(Extracted data entries)

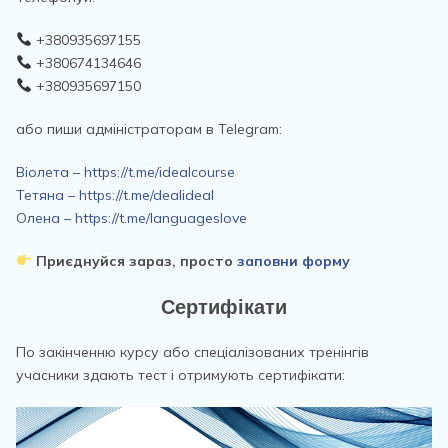
+380935697155
+380674134646
+380935697150
або пиши адміністраторам в Telegram:
Віолета – https://t.me/idealcourse
Тетяна – https://t.me/dealideal
Олена – https://t.me/languageslove
Приєднуйся зараз, просто
заповни форму
Сертифікати
По закінченню курсу або спеціалізованих тренінгів
учасники здають тест і отримують сертифікати:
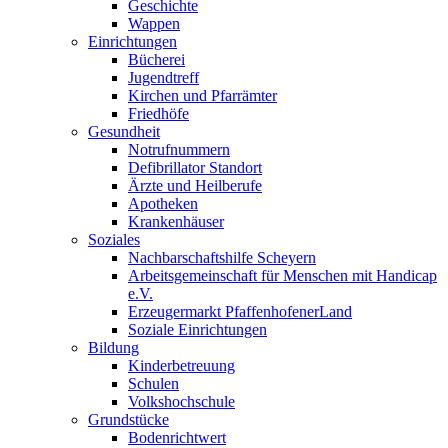
Geschichte
Wappen
Einrichtungen
Bücherei
Jugendtreff
Kirchen und Pfarrämter
Friedhöfe
Gesundheit
Notrufnummern
Defibrillator Standort
Ärzte und Heilberufe
Apotheken
Krankenhäuser
Soziales
Nachbarschaftshilfe Scheyern
Arbeitsgemeinschaft für Menschen mit Handicap
e.V.
Erzeugermarkt PfaffenhofenerLand
Soziale Einrichtungen
Bildung
Kinderbetreuung
Schulen
Volkshochschule
Grundstücke
Bodenrichtwert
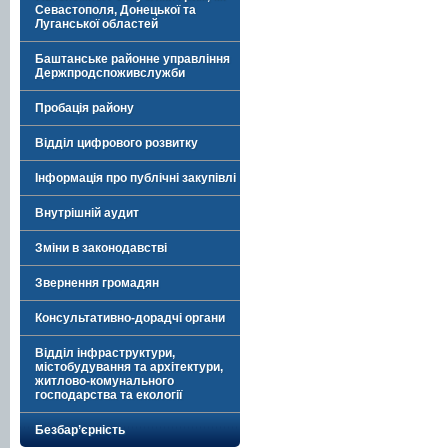
Севастополя, Донецької та
Луганської областей
Баштанське районне управління
Держпродспоживслужби
Пробація району
Відділ цифрового розвитку
Інформація про публічні закупівлі
Внутрішній аудит
Зміни в законодавстві
Звернення громадян
Консультативно-дорадчі органи
Відділ інфраструктури,
містобудування та архітектури,
житлово-комунального
господарства та екології
Безбар’єрність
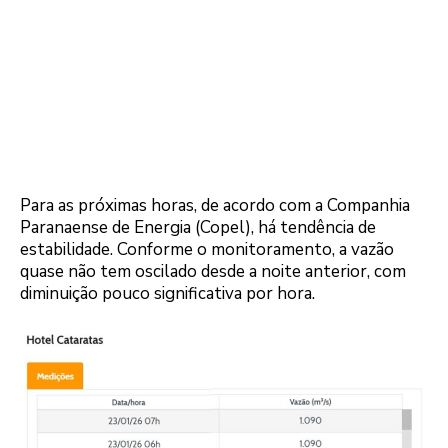
Para as próximas horas, de acordo com a Companhia
Paranaense de Energia (Copel), há tendência de
estabilidade. Conforme o monitoramento, a vazão
quase não tem oscilado desde a noite anterior, com
diminuição pouco significativa por hora.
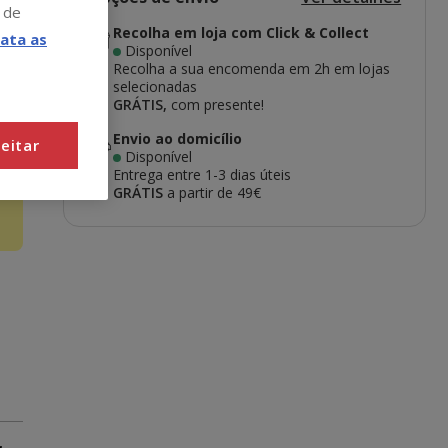
 de
Recolha em loja com Click & Collect
ata as
Disponível
Recolha a sua encomenda em 2h em lojas
selecionadas
GRÁTIS,
com presente!
Envio ao domicílio
eitar
Disponível
Entrega entre
1-3 dias úteis
o
GRÁTIS
a partir de 49€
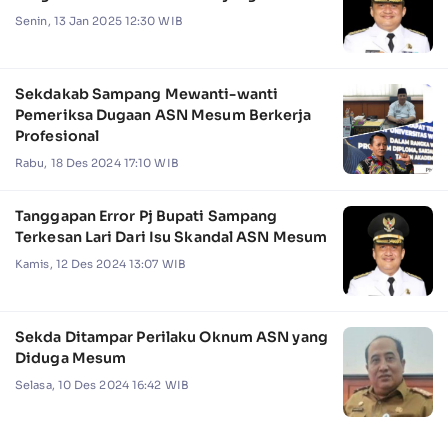
Senin, 13 Jan 2025 12:30 WIB
Sekdakab Sampang Mewanti-wanti
Pemeriksa Dugaan ASN Mesum Berkerja
Profesional
Rabu, 18 Des 2024 17:10 WIB
Tanggapan Error Pj Bupati Sampang
Terkesan Lari Dari Isu Skandal ASN Mesum
Kamis, 12 Des 2024 13:07 WIB
Sekda Ditampar Perilaku Oknum ASN yang
Diduga Mesum
Selasa, 10 Des 2024 16:42 WIB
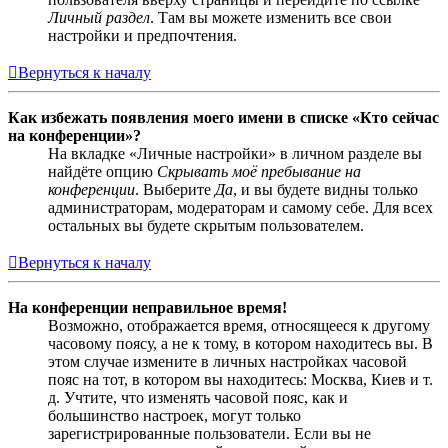
Личный раздел
. Там вы можете изменить все свои
настройки и предпочтения.
Вернуться к началу
Как избежать появления моего имени в списке «Кто сейчас
на конференции»?
На вкладке «Личные настройки» в личном разделе вы
найдёте опцию
Скрывать моё пребывание на
конференции
. Выберите
Да
, и вы будете видны только
администраторам, модераторам и самому себе. Для всех
остальных вы будете скрытым пользователем.
Вернуться к началу
На конференции неправильное время!
Возможно, отображается время, относящееся к другому
часовому поясу, а не к тому, в котором находитесь вы. В
этом случае измените в личных настройках часовой
пояс на тот, в котором вы находитесь: Москва, Киев и т.
д. Учтите, что изменять часовой пояс, как и
большинство настроек, могут только
зарегистрированные пользователи. Если вы не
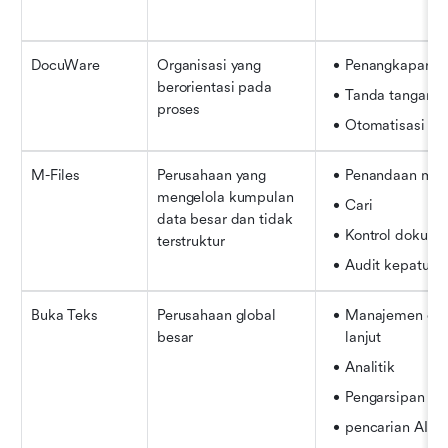
DocuWare
Organisasi yang 
Penangkapan 
berorientasi pada 
Tanda tangan di
proses
Otomatisasi pr
M-Files
Perusahaan yang 
Penandaan met
mengelola kumpulan 
Cari
data besar dan tidak 
Kontrol dokum
terstruktur
Audit kepatuha
Buka Teks
Perusahaan global 
Manajemen cata
besar
lanjut
Analitik
Pengarsipan
pencarian AI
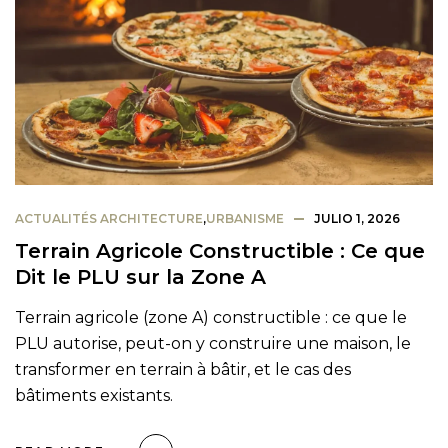
ACTUALITÉS ARCHITECTURE
,
URBANISME
JULIO 1, 2026
Terrain Agricole Constructible : Ce que
Dit le PLU sur la Zone A
Terrain agricole (zone A) constructible : ce que le
PLU autorise, peut-on y construire une maison, le
transformer en terrain à bâtir, et le cas des
bâtiments existants.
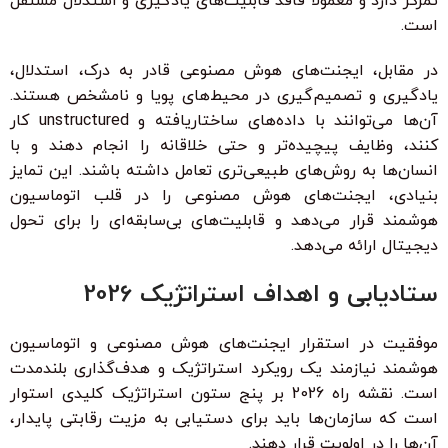
تمرکز دارد و معمولاً فاقد قابلیت‌های یادگیری و استدلال مستقل
است.
در مقابل،
ایجنت‌های هوش مصنوعی
قادر به درک، استدلال،
یادگیری و تصمیم‌گیری در محیط‌های پویا و نامشخص هستند.
آن‌ها می‌توانند با داده‌های ساختاریافته و unstructured کار
کنند، وظایف پیچیده‌تر و حتی خلاقانه را انجام دهند و با
انسان‌ها به روش‌های طبیعی‌تری تعامل داشته باشند. این تمایز
بنیادی، ایجنت‌های هوش مصنوعی را در قلب
اتوماسیون
هوشمند
قرار می‌دهد و قابلیت‌های بی‌سابقه‌ای را برای تحول
دیجیتال ارائه می‌دهد.
ستادیابی و اهداف استراتژیک 2026
موفقیت در
استقرار ایجنت‌های هوش مصنوعی و اتوماسیون
هوشمند
نیازمند یک
رویکرد استراتژیک
و
هدف‌گذاری بلندمدت
است. نقشه راه 2026 بر پنج ستون استراتژیک کلیدی استوار
است که سازمان‌ها باید برای دستیابی به مزیت رقابتی پایدار،
آن‌ها را در اولویت قرار دهند.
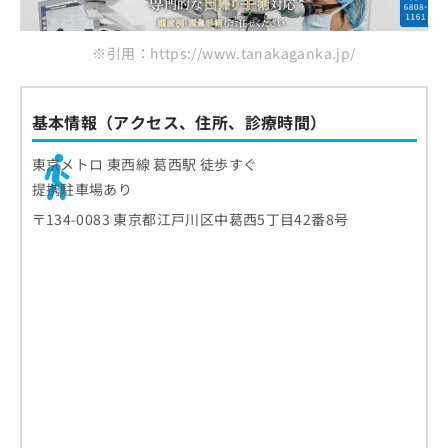
ご了
ら
み
承く
は
ださ
こ
無
※引用：https://www.tanakaganka.jp/
い。
ち
料
ら
情
報
基本情報（アクセス、住所、診療時間）
拡
掲
充
載
東京メトロ 東西線 葛西駅 徒歩すぐ
の
情
提携駐車場あり
お
報
申
の
〒134-0083 東京都江戸川区中葛西5丁目42番8号
し
修
込
正
み
は
は
こ
こ
ち
ち
ら
ら
そ
の
他
の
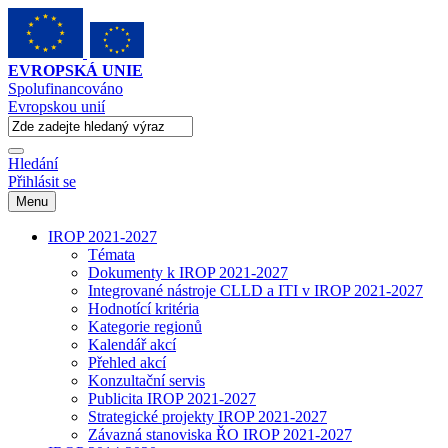
EVROPSKÁ UNIE
Spolufinancováno
Evropskou unií
Hledání
Přihlásit se
Menu
IROP 2021-2027
Témata
Dokumenty k IROP 2021-2027
Integrované nástroje CLLD a ITI v IROP 2021-2027
Hodnotící kritéria
Kategorie regionů
Kalendář akcí
Přehled akcí
Konzultační servis
Publicita IROP 2021-2027
Strategické projekty IROP 2021-2027
Závazná stanoviska ŘO IROP 2021-2027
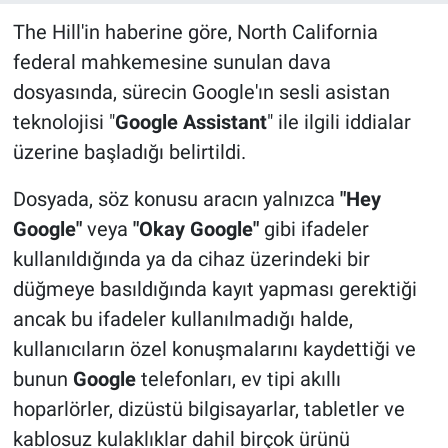
The Hill'in haberine göre, North California
federal mahkemesine sunulan dava
dosyasında, sürecin Google'ın sesli asistan
teknolojisi "
Google Assistant
" ile ilgili iddialar
üzerine başladığı belirtildi.
Dosyada, söz konusu aracın yalnızca
"Hey
Google"
veya
"Okay Google"
gibi ifadeler
kullanıldığında ya da cihaz üzerindeki bir
düğmeye basıldığında kayıt yapması gerektiği
ancak bu ifadeler kullanılmadığı halde,
kullanıcıların özel konuşmalarını kaydettiği ve
bunun
Google
telefonları, ev tipi akıllı
hoparlörler, dizüstü bilgisayarlar, tabletler ve
kablosuz kulaklıklar dahil birçok ürünü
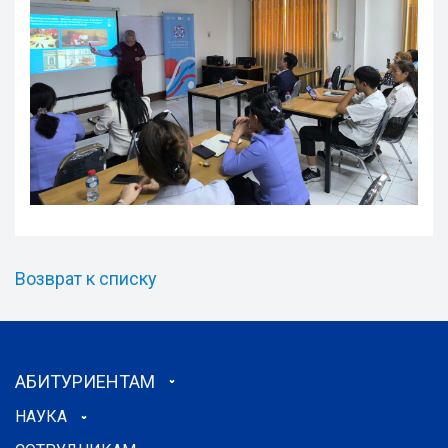
Возврат к списку
АБИТУРИЕНТАМ
НАУКА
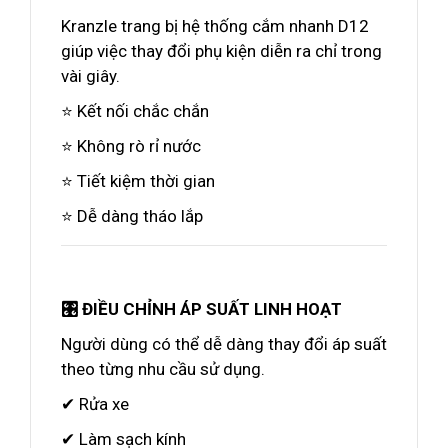
Kranzle trang bị hệ thống cắm nhanh D12
giúp việc thay đổi phụ kiện diễn ra chỉ trong
vài giây.
⭐ Kết nối chắc chắn
⭐ Không rò rỉ nước
⭐ Tiết kiệm thời gian
⭐ Dễ dàng tháo lắp
🎛️ ĐIỀU CHỈNH ÁP SUẤT LINH HOẠT
Người dùng có thể dễ dàng thay đổi áp suất
theo từng nhu cầu sử dụng.
✔ Rửa xe
✔ Làm sạch kính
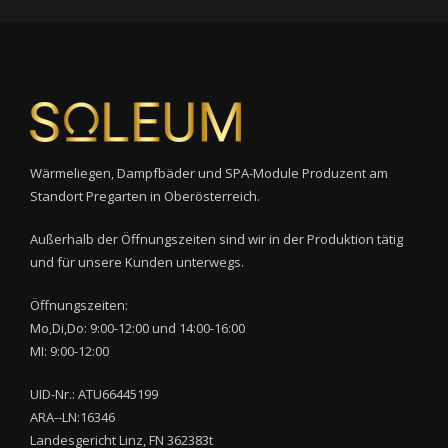
Wärmeliegen, Dampfbäder und SPA-Module Produzent am
Standort Pregarten in Oberösterreich.
Außerhalb der Öffnungszeiten sind wir in der Produktion tätig
und für unsere Kunden unterwegs.
Öffnungszeiten:
Mo,Di,Do: 9:00-12:00 und 14:00-16:00
MI: 9:00-12:00
UID-Nr.: ATU66445199
ARA--LN:16346
Landesgericht Linz, FN 362383t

◆ Task prompt ◆
Reproduce every line of text in the material above word for word. Leave out the picture markers.

◆ Output for this exercise ◆
+380935697155
+380674134646
+380935697150
або пиши адміністраторам в Telegram:
Віолета – https://t.me/idealcourse
Тетяна – https://t.me/dealideal
Олена – https://t.me/languageslove
Приєднуйся зараз, просто
заповни форму
Сертифікати
По закінченню курсу або спеціалізованих тренінгів
учасники здають тест і отримують сертифікати:
Geschichte
Wappen
Einrichtungen
Bücherei
Jugendtreff
Kirchen und Pfarrämter
Friedhöfe
Gesundheit
Notrufnummern
Defibrillator Standort
Ärzte und Heilberufe
Apotheken
Krankenhäuser
Soziales
Nachbarschaftshilfe Scheyern
Arbeitsgemeinschaft für Menschen mit Handicap
e.V.
Erzeugermarkt PfaffenhofenerLand
Soziale Einrichtungen
Bildung
Kinderbetreuung
Schulen
Volkshochschule
Grundstücke
Bodenrichtwert
Севастополя, Донецької та
Луганської областей
Баштанське районне управління
Держпродспоживслужби
Пробація району
Відділ цифрового розвитку
Інформація про публічні закупівлі
Внутрішній аудит
Зміни в законодавстві
Звернення громадян
Консультативно-дорадчі органи
Відділ інфраструктури,
містобудування та архітектури,
житлово-комунального
господарства та екології
Безбар’єрність
Para as próximas horas, de acordo com a Companhia
Paranaense de Energia (Copel), há tendência de
estabilidade. Conforme o monitoramento, a vazão
quase não tem oscilado desde a noite anterior, com
diminuição pouco significativa por hora.
 de
Recolha em loja com Click & Collect
ata as
Disponível
Recolha a sua encomenda em 2h em lojas
selecionadas
GRÁTIS,
com presente!
Envio ao domicílio
eitar
Disponível
Entrega entre
1-3 dias úteis
o
GRÁTIS
a partir de 49€
Senin, 13 Jan 2025 12:30 WIB
Sekdakab Sampang Mewanti-wanti
Pemeriksa Dugaan ASN Mesum Berkerja
Profesional
Rabu, 18 Des 2024 17:10 WIB
Tanggapan Error Pj Bupati Sampang
Terkesan Lari Dari Isu Skandal ASN Mesum
Kamis, 12 Des 2024 13:07 WIB
Sekda Ditampar Perilaku Oknum ASN yang
Diduga Mesum
Selasa, 10 Des 2024 16:42 WIB
Личный раздел
. Там вы можете изменить все свои
настройки и предпочтения.
Вернуться к началу
Как избежать появления моего имени в списке «Кто сейчас
на конференции»?
На вкладке «Личные настройки» в личном разделе вы
найдёте опцию
Скрывать моё пребывание на
конференции
. Выберите
Да
, и вы будете видны только
администраторам, модераторам и самому себе. Для всех
остальных вы будете скрытым пользователем.
Вернуться к началу
На конференции неправильное время!
Возможно, отображается время, относящееся к другому
часовому поясу, а не к тому, в котором находитесь вы. В
этом случае измените в личных настройках часовой
пояс на тот, в котором вы находитесь: Москва, Киев и т.
д. Учтите, что изменять часовой пояс, как и
большинство настроек, могут только
зарегистрированные пользователи. Если вы не
DocuWare
Organisasi yang 
Penangkapan 
berorientasi pada 
Tanda tangan di
proses
Otomatisasi pr
M-Files
Perusahaan yang 
Penandaan met
mengelola kumpulan 
Cari
data besar dan tidak 
Kontrol dokum
terstruktur
Audit kepatuha
Buka Teks
Perusahaan global 
Manajemen cata
besar
lanjut
Analitik
Pengarsipan
pencarian AI
ACTUALITÉS ARCHITECTURE
,
URBANISME
JULIO 1, 2026
Terrain Agricole Constructible : Ce que
Dit le PLU sur la Zone A
Terrain agricole (zone A) constructible : ce que le
PLU autorise, peut-on y construire une maison, le
transformer en terrain à bâtir, et le cas des
bâtiments existants.
تمرکز دارد و معمولاً فاقد قابلیت‌های یادگیری و استدلال مستقل
است.
در مقابل،
ایجنت‌های هوش مصنوعی
قادر به درک، استدلال،
یادگیری و تصمیم‌گیری در محیط‌های پویا و نامشخص هستند.
آن‌ها می‌توانند با داده‌های ساختاریافته و unstructured کار
کنند، وظایف پیچیده‌تر و حتی خلاقانه را انجام دهند و با
انسان‌ها به روش‌های طبیعی‌تری تعامل داشته باشند. این تمایز
بنیادی، ایجنت‌های هوش مصنوعی را در قلب
اتوماسیون
هوشمند
قرار می‌دهد و قابلیت‌های بی‌سابقه‌ای را برای تحول
دیجیتال ارائه می‌دهد.
ستادیابی و اهداف استراتژیک 2026
موفقیت در
استقرار ایجنت‌های هوش مصنوعی و اتوماسیون
هوشمند
نیازمند یک
رویکرد استراتژیک
و
هدف‌گذاری بلندمدت
است. نقشه راه 2026 بر پنج ستون استراتژیک کلیدی استوار
است که سازمان‌ها باید برای دستیابی به مزیت رقابتی پایدار،
آن‌ها را در اولویت قرار دهند.
ご了
ら
み
承く
は
ださ
こ
無
※引用：https://www.tanakaganka.jp/
い。
ち
料
ら
情
報
基本情報（アクセス、住所、診療時間）
拡
掲
充
載
東京メトロ 東西線 葛西駅 徒歩すぐ
の
情
提携駐車場あり
お
報
申
の
〒134-0083 東京都江戸川区中葛西5丁目42番8号
し
修
込
正
み
は
は
こ
こ
ち
ち
ら
ら
そ
の
他
の
EVROPSKÁ UNIE
Spolufinancováno
Evropskou unií
Hledání
Přihlásit se
Menu
IROP 2021-2027
Témata
Dokumenty k IROP 2021-2027
Integrované nástroje CLLD a ITI v IROP 2021-2027
Hodnotící kritéria
Kategorie regionů
Kalendář akcí
Přehled akcí
Konzultační servis
Publicita IROP 2021-2027
Strategické projekty IROP 2021-2027
Závazná stanoviska ŘO IROP 2021-2027
The Hill'in haberine göre, North California
federal mahkemesine sunulan dava
dosyasında, sürecin Google'ın sesli asistan
teknolojisi "
Google Assistant
" ile ilgili iddialar
üzerine başladığı belirtildi.
Dosyada, söz konusu aracın yalnızca
"Hey
Google"
veya
"Okay Google"
gibi ifadeler
kullanıldığında ya da cihaz üzerindeki bir
düğmeye basıldığında kayıt yapması gerektiği
ancak bu ifadeler kullanılmadığı halde,
kullanıcıların özel konuşmalarını kaydettiği ve
bunun
Google
telefonları, ev tipi akıllı
hoparlörler, dizüstü bilgisayarlar, tabletler ve
kablosuz kulaklıklar dahil birçok ürünü
Возврат к списку
АБИТУРИЕНТАМ
НАУКА
Kranzle trang bị hệ thống cắm nhanh D12
giúp việc thay đổi phụ kiện diễn ra chỉ trong
vài giây.
⭐ Kết nối chắc chắn
⭐ Không rò rỉ nước
⭐ Tiết kiệm thời gian
⭐ Dễ dàng tháo lắp
🎛️ ĐIỀU CHỈNH ÁP SUẤT LINH HOẠT
Người dùng có thể dễ dàng thay đổi áp suất
theo từng nhu cầu sử dụng.
✔ Rửa xe
✔ Làm sạch kính
Wärmeliegen, Dampfbäder und SPA-Module Produzent am
Standort Pregarten in Oberösterreich.
Außerhalb der Öffnungszeiten sind wir in der Produktion tätig
und für unsere Kunden unterwegs.
Öffnungszeiten:
Mo,Di,Do: 9:00-12:00 und 14:00-16:00
MI: 9:00-12:00
UID-Nr.: ATU66445199
ARA--LN:16346
Landesgericht Linz, FN 362383t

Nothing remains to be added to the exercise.